Por : César Hildebrandt P.T.
No confío en Joe
Biden.
Claro que será
mejor que Trump, pero eso no es decir mucho.
Mejor que Trump
habrían sido Mickey Mouse, Pluto, el Hombre Araña.
Y no es que Biden
sea una persona desconfiable. Su biografía, por el contrario, dibuja un hombre
de temple extraordinario, estoico y premunido de valores.
El problema no es
Biden. El gran asunto es el de siempre: the big money, el poder detrás del
trono supuestamente republicano. O sea, el Godzilla de las corporaciones, la
bestia decisoria que determina quién vale en la bolsa, qué ocurrencia del
Silicon Valley está predestinada a la grandeza de sus accionistas.
Los presidentes no
mandan desde hace mucho tiempo en los Estados Unidos. El último en hacerlo fue
Franklin Delano Roosevelt.
Que los
presidentes no pisan tierra firme a la hora de imponer criterios, es algo que
supo por experiencia propia míster Eisenhower, el general de Normandía. Y esto
que durante sus dos mandatos la palabra “corporación” no había adquirido el
peso totémico que tiene hoy. Eisenhower ordenó a la CIA conspirar (con éxito)

++++++++++

**EXPLORA EL MATERIAL**
a: Según la columna sobre Biden, ¿quién fue el último presidente que mandó en los Estados Unidos?
b: Duplica el fragmento de la columna sobre Biden que comienza en las palabras "El problema no" y termina después de "Franklin Delano Roosevelt.".
Las filas no intervienen en esta parte.

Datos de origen

++++++++++

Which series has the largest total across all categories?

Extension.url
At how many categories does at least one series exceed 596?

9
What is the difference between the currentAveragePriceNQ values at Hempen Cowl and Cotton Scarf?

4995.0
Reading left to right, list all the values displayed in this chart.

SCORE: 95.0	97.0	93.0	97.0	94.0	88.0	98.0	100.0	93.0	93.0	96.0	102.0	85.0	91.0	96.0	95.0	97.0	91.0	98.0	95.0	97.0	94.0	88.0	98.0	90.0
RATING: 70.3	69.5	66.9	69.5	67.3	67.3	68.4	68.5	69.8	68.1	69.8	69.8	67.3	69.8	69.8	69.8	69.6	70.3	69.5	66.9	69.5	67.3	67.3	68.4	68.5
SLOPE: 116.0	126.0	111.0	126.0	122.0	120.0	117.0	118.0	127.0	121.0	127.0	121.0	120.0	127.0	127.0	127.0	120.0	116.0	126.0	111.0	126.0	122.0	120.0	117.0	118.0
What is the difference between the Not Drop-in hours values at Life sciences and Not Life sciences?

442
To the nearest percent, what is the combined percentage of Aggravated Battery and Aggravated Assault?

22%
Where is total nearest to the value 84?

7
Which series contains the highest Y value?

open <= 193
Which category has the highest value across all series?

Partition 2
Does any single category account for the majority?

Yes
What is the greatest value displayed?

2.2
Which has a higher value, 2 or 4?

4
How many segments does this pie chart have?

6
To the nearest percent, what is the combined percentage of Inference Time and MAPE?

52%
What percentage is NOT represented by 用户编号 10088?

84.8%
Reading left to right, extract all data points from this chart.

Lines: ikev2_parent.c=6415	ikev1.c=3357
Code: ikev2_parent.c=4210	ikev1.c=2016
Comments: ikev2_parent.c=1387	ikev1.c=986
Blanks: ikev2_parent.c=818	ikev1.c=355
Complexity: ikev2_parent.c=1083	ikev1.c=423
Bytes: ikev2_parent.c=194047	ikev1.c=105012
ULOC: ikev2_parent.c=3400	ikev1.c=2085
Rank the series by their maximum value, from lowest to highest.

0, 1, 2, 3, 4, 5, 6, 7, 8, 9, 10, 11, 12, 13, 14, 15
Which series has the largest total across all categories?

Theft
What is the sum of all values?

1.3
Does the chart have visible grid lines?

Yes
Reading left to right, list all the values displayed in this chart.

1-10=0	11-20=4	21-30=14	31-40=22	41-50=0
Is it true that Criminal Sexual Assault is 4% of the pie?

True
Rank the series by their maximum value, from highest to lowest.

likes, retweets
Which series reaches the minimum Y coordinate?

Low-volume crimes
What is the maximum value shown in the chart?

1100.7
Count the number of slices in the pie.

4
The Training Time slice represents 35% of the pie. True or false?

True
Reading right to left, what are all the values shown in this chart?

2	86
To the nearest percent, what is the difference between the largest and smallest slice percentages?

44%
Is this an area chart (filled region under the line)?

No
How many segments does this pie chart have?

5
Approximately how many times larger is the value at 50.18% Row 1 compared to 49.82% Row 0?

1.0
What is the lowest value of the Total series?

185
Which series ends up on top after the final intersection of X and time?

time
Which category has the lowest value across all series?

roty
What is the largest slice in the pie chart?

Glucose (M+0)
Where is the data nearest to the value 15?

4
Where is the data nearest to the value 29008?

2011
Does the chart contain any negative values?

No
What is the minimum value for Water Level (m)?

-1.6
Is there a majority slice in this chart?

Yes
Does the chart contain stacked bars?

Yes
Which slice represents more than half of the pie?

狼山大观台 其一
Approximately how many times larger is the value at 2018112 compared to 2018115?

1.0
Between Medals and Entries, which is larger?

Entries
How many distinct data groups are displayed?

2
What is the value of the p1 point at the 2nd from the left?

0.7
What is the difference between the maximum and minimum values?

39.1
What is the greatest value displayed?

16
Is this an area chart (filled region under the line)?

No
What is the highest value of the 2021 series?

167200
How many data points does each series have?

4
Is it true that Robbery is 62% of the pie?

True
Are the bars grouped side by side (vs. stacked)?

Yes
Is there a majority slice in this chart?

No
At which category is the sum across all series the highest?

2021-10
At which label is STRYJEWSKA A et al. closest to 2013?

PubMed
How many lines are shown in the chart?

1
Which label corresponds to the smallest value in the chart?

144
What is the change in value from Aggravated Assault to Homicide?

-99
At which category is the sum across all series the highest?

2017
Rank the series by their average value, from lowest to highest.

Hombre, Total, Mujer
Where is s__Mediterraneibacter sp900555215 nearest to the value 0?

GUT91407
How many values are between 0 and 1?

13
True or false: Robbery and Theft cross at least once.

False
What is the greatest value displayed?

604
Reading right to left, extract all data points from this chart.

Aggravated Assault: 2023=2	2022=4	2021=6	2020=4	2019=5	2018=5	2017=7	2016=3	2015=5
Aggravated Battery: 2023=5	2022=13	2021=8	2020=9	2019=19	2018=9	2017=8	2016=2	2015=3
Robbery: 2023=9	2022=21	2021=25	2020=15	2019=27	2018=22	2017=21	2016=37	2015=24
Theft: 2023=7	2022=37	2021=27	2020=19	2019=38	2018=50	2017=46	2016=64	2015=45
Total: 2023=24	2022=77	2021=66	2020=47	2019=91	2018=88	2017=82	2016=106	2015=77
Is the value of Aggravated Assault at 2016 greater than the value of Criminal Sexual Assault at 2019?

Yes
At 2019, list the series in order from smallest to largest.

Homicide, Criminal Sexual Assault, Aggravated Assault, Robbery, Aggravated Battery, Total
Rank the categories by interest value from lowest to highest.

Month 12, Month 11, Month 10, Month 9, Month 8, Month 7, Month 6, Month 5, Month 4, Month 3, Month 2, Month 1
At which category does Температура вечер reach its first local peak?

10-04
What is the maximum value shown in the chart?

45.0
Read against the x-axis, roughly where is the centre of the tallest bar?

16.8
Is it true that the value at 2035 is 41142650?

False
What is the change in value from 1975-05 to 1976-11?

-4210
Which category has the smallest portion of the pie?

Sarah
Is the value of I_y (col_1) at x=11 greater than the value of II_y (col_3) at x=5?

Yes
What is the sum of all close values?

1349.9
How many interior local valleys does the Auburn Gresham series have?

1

++++++++++

**RESPUESTAS DADAS**
a: Franklin Delano Roosevelt.

b:
El problema no es
Biden. El gran asunto es el de siempre: the big money, el poder detrás del
trono supuestamente republicano. O sea, el Godzilla de las corporaciones, la
bestia decisoria que determina quién vale en la bolsa, qué ocurrencia del
Silicon Valley está predestinada a la grandeza de sus accionistas.
Los presidentes no
mandan desde hace mucho tiempo en los Estados Unidos. El último en hacerlo fue
Franklin Delano Roosevelt.